**Provided passage**
........

Matthew Robinson and Ethel Weld Receive Next Generation Scholar Awards
Johns Hopkins Center for Innovative Medicine award supports outstanding early-career faculty

Matthew Robinson, M.D., and Ethel Weld, M.D., Ph.D.
Through the generosity of the Johns Hopkins Center for Innovative Medicine (CIM) donors, the Johns Hopkins Department of Medicine received $3 million to launch the Center for Innovative Medicine Next Generation Scholar Awards. The program is designed to support the success of outstanding early-career faculty members who are innovators in the areas of research, education and clinical care. Scholars are unanimously selected by the CIM Next Generation Scholar Review Committee.
Among this year's honorees are Matthew Robinson, M.D., assistant professor in the Division of Infectious Diseases, who is interested in using diagnostic innovation and precision medicine to reduce diagnostic and prognostic uncertainty for infectious diseases. With this award, he will leverage large language models for antibiotic stewardship and guideline-directed therapy at scale. Ethel Weld, M.D., Ph.D., associate professor in the Division of Clinical Pharmacology, aims to innovate and build knowledge around long-acting injectable antiretroviral therapy implementation in non-clinic-based settings, thus extending the reach of this potentially game-changing technology to engage those not already in care and those without viral suppression.
Both awardees are graduates of the Johns Hopkins ACGME Adult Infectious Diseases Fellowship Program; Robinson completed his training in 2017, and Weld completed hers in 2015.

........

**Source material**

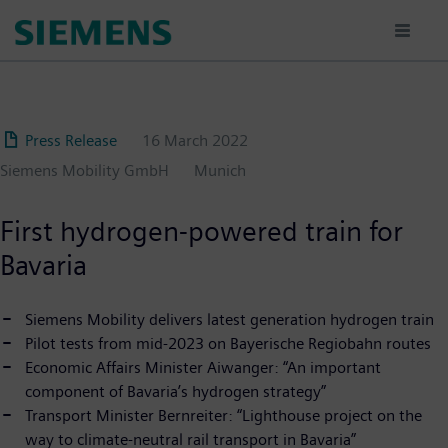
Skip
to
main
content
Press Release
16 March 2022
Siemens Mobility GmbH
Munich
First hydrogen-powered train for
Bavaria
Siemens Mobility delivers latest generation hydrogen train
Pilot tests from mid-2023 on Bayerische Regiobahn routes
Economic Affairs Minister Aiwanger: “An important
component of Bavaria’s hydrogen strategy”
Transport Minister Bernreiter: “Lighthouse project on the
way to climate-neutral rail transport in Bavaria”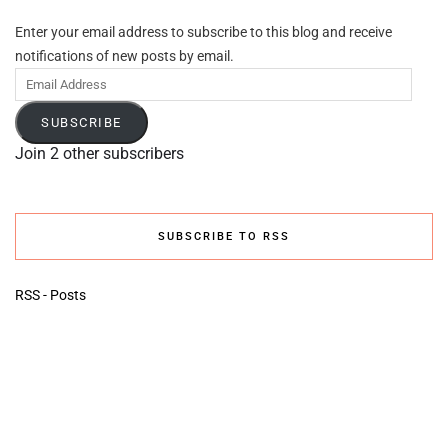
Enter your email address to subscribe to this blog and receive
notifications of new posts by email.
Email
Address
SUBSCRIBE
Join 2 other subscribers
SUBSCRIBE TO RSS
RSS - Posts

........

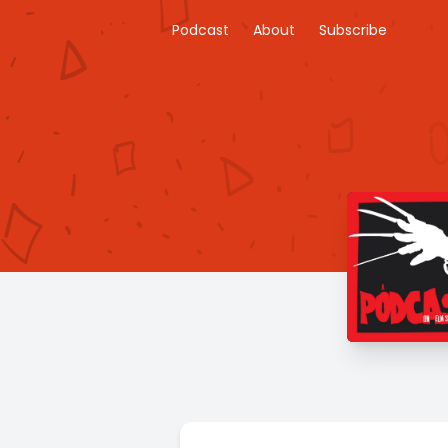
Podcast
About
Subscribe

........

**Exercise prompt**
Answer these questions from the article on the Next Generation Scholar Awards.
1. How much money did the Johns Hopkins Department of Medicine receive to launch the awards?
2. In which division is Ethel Weld an associate professor?
3. In what year did Matthew Robinson complete his fellowship training?

**Written response**
1. $3 million
2. The Division of Clinical Pharmacology
3. 2017